:: What the task requires ::
Search the entries for the word "decorative" and pull out each line that has it.

:: Records provided ::
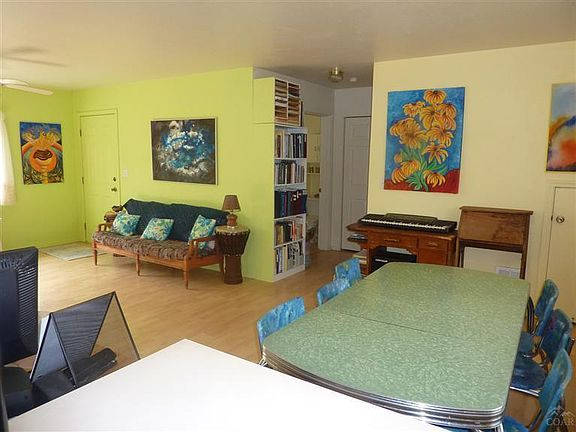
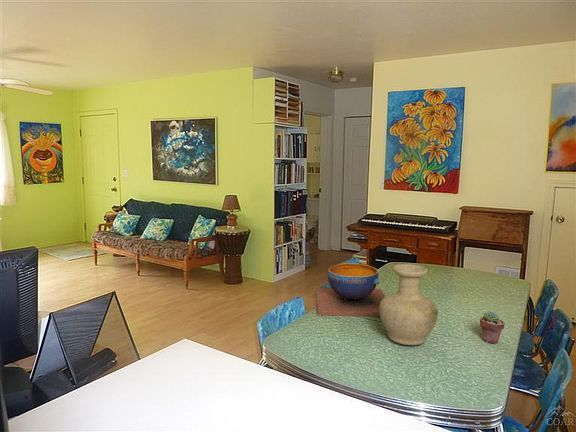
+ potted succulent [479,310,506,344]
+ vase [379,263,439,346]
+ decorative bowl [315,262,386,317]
...
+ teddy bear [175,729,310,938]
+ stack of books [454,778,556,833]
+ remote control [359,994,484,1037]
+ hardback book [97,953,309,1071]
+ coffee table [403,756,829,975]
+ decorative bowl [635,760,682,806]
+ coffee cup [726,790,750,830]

:: Solution to this task ::
+ decorative bowl [315,262,386,317]
+ decorative bowl [635,760,682,806]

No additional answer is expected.